Major development plan to expand Uni set for approval
PLANS to redevelop the University of Warwick with new state-of-the-art facilities are expected to be given approval by Coventry City Council next week.
The university has submitted a hybrid planning application to the council which includes its vision for nine campus projects over the next five years.
Full planning permission is sought for a new Faculty of Arts building on Central Campus and a £54.3 million Interdisciplinary Biomedical Research building on Gibbet Hill Campus.
Outline planning permission is also requested for a new 1,000 bed student residence, a pedestrian and cycle route, a Degree Apprenticeship Centre, a new academic building, a public ‘Science Square,’ and a 650space multi-storey car park. The university say the plans will support its ambition to be worldrenowned, by helping to modernise its facilities, widen its teaching and skills development, and provide sites for ‘potentially significant externally government funded research opportunities.’
But plans haven’t come without objections, with Burton Green Parish Council raising fears of increased traffic and Westwood Residents Association citing concern over car parking.
Cannon Park Community Association have also objected to the car park as it would increase the university’s overall parking to 6452 – above 5422 cap agreed in 2009.
Yet the proposals are recommended to be approved when they are put before the council’s planning committee on Thursday, pending Section 106 contributions.
University vice chancellor Stuart Croft said: “New buildings are and will continue to be a part of our everyday existence.
“We need to open one new academic building a year from now until at least 2023. We need new student accommodation, a new sports centre, a redeveloped Arts Centre.
“In order to do this and to keep Warwick as one of the world’s leading universities, we need to do this together, involving the whole community.”

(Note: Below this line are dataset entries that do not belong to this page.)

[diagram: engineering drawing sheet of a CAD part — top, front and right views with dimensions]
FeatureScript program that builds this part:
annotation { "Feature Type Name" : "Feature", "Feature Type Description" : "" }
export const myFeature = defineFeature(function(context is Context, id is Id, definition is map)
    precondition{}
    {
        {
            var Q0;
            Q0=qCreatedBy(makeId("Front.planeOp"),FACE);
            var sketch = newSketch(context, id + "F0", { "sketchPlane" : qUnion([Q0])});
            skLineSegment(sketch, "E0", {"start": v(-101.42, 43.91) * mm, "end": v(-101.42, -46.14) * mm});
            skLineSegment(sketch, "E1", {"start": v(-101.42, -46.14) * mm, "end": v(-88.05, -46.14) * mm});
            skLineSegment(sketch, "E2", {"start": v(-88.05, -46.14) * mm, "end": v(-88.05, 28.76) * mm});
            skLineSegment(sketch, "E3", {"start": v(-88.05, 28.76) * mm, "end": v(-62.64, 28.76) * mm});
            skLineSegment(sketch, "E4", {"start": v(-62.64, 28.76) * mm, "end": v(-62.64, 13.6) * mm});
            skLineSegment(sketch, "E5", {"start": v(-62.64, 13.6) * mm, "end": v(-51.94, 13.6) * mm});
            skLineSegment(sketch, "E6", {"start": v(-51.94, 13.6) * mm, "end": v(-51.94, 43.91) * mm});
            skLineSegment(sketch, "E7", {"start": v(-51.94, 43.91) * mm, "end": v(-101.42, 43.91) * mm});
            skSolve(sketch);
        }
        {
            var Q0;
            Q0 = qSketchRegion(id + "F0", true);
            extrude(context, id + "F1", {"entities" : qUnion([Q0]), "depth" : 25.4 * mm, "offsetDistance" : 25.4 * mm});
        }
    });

Coventry City Council highways are requesting £500,000 towards highways improvements such as A46 link road; either £300,000 towards cycle/pedestrian improvements, or traffic management, car parking or provision of these works by the university; and £300,000 should the traffic flow thresholds be exceeded.
The NHS has requested just under £100,000 to provide additional healthcare.
The latest phase of the university’s vision comes on the back of 31 planning applications either completed, under construction or granted planning permission over the last nine years.